Here's where the Buffalo NAS bit me for what will be its last time. Buffalo NASs come with almost no software, and no supported way to add more. So I had to root it and make some hacks to be able to back my Linux machines up to it at all. When trying to restore the same way, via rsync, it would occasionally drop the link and abort the sync. It never managed to restore my 40GiB windows 10 virtualbox drive. Likewise, copying data over windows file sharing was flaky, although this may be a problem with Thunar. Undaunted (but very pissed off) I finally managed to get the files I needed restored with a combination of those methods plus sftp from the NAS to my desktop machine. I don't need a NAS that I can't restore backups from reliably. I've got an infrastructure upgrade planned, and this piece of crap NAS is going to go away permanently.

So anyway. I've restored what I could not rebuild, and rebuilt what I couldn't restore (or more precisely, rebuilt what couldn't work on the restored files. Wine, I'm looking at you here.) Still have to get virtualbox going again, but I've done that before and it's given me only minimal grief, so I'm fairly (over)confident about that. Thunderbird? Give it its old .thunderbird directory and it picks up where it left off. Makehuman: reinstall and rebuild. Blender? restore the directories and go. Openscad: reinstall. And so on.
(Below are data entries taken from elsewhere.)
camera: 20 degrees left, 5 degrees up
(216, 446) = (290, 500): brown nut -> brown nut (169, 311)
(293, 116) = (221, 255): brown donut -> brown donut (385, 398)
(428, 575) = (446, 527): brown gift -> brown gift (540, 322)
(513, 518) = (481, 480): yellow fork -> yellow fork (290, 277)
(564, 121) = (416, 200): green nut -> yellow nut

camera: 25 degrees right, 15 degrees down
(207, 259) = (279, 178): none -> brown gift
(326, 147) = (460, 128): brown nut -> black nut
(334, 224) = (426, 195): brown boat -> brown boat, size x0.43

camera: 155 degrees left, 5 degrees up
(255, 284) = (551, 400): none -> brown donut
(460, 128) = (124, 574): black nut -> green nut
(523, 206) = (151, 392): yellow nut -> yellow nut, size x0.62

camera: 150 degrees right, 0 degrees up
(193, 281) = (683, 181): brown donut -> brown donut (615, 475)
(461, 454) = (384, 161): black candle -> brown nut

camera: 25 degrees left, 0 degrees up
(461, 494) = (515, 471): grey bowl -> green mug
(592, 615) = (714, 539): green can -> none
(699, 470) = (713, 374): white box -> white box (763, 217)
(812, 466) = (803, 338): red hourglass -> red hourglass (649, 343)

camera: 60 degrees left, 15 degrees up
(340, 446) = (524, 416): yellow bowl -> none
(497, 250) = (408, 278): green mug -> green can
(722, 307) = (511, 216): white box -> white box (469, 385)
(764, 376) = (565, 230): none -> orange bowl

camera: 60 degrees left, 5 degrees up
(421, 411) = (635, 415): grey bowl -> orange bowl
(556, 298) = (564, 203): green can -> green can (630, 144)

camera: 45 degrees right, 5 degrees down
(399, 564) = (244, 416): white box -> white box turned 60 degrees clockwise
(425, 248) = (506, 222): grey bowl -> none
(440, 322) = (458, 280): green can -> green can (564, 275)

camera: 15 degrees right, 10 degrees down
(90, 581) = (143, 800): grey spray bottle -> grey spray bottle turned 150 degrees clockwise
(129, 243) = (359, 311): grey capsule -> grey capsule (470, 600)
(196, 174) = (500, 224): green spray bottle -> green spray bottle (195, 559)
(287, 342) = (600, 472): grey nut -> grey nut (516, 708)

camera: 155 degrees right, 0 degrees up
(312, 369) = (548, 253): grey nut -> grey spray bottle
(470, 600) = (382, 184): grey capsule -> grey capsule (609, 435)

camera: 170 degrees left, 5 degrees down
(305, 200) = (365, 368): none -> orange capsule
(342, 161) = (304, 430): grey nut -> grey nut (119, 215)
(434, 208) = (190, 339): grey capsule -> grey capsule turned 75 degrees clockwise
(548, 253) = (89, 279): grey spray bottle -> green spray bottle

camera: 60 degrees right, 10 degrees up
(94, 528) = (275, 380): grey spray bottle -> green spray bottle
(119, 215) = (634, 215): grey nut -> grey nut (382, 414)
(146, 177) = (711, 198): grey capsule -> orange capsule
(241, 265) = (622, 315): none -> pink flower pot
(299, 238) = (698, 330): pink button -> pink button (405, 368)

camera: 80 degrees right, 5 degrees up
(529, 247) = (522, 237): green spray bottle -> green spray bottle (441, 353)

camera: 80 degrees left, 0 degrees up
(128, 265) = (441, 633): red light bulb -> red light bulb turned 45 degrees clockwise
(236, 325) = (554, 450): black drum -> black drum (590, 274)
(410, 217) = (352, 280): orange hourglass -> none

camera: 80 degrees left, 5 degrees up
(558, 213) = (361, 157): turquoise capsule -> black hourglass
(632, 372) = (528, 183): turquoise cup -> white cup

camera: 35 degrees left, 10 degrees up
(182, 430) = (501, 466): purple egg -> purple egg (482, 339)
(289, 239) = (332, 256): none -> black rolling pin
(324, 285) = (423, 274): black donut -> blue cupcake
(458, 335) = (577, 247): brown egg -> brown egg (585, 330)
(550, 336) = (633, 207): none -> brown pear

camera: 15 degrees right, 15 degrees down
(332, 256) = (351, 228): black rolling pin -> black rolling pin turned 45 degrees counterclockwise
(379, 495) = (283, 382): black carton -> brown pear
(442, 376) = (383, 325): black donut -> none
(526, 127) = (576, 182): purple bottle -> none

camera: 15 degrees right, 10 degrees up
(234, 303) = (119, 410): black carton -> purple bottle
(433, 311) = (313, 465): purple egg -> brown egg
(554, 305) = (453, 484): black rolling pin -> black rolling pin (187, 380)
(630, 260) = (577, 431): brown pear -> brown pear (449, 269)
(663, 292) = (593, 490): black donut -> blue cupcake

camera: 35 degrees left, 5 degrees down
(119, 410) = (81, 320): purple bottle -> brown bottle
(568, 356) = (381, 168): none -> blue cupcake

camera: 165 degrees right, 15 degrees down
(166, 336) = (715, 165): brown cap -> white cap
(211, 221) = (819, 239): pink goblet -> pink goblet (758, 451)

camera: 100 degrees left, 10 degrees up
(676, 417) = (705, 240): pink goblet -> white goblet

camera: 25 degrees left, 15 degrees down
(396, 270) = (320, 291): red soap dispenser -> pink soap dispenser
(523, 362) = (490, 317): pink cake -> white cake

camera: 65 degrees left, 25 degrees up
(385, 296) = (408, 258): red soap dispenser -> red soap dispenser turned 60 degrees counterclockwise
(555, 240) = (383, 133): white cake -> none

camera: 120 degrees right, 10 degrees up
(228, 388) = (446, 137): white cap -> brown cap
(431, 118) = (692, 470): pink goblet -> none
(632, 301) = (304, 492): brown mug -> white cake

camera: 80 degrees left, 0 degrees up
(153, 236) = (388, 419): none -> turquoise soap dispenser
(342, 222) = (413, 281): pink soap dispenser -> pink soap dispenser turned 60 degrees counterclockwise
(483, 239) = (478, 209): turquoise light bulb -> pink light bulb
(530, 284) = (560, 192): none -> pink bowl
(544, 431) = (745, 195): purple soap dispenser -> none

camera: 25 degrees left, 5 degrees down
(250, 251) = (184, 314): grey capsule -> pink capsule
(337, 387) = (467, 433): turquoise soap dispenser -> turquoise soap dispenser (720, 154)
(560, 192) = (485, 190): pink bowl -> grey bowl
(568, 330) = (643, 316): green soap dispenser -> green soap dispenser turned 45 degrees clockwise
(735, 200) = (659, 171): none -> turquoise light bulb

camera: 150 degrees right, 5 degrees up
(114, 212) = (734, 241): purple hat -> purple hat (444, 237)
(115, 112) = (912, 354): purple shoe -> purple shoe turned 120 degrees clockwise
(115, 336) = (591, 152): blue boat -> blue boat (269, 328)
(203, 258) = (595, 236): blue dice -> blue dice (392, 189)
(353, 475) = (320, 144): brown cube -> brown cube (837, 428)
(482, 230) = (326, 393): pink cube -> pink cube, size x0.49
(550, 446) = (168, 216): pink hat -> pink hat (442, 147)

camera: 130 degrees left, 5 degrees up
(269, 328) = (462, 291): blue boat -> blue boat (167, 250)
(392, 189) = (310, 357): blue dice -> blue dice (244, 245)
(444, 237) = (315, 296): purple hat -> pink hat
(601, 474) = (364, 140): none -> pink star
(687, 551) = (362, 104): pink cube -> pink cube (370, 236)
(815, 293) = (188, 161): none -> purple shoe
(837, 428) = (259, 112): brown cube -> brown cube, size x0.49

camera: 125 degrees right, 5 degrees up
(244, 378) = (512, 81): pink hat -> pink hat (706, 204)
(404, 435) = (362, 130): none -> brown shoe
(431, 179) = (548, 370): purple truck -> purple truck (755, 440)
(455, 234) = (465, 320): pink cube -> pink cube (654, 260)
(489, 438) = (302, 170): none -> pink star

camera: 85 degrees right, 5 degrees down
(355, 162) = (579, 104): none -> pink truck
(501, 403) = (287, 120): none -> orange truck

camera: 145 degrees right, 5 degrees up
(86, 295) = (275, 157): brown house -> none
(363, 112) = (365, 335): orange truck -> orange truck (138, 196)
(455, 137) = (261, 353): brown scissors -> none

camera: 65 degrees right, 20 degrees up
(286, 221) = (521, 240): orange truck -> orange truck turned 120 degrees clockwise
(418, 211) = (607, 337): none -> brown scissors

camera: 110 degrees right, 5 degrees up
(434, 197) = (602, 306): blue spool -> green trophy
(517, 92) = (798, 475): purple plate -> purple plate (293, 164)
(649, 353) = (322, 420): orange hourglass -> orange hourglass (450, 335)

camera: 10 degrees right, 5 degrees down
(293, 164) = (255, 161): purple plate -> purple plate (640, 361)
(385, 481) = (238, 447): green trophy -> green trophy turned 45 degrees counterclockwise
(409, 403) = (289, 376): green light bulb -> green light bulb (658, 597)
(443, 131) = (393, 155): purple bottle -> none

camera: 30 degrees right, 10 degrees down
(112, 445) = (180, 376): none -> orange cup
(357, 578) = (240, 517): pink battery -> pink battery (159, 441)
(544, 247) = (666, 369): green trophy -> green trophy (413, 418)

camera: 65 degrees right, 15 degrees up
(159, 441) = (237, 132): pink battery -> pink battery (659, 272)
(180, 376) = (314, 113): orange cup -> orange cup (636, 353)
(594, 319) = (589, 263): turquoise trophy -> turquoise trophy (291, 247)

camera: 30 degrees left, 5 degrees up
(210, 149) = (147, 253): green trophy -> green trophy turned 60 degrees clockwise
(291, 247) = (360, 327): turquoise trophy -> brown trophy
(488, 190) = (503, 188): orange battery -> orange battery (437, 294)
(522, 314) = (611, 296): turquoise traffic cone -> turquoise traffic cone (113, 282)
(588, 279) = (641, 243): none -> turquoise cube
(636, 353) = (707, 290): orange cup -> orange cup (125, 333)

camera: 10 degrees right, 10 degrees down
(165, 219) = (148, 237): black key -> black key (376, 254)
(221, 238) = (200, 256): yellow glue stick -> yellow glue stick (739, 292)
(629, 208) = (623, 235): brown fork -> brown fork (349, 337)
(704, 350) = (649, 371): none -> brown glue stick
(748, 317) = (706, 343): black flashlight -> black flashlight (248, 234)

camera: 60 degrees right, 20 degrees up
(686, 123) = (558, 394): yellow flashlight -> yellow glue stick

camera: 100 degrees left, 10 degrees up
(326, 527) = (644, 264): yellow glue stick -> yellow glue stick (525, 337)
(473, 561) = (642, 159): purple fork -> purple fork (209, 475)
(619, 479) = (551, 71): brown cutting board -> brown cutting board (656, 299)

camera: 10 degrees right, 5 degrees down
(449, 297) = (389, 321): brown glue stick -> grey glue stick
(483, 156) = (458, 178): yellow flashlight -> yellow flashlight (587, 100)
My actual data loss is fairly minmal, although because some files just turn up missing despite having been restored, I'm going to have to keep that emergency dump around a while.

Anyway. I'd been meaning to tear into this machine and bring it up to 18.04 and try to fix the stability problems. Apparently it decided it was time. So far, that, at least, has been successful.

But seriously. Don't buy a Buffalo NAS unless you're only dealing with Windows or Mac. Even then, it's crappy.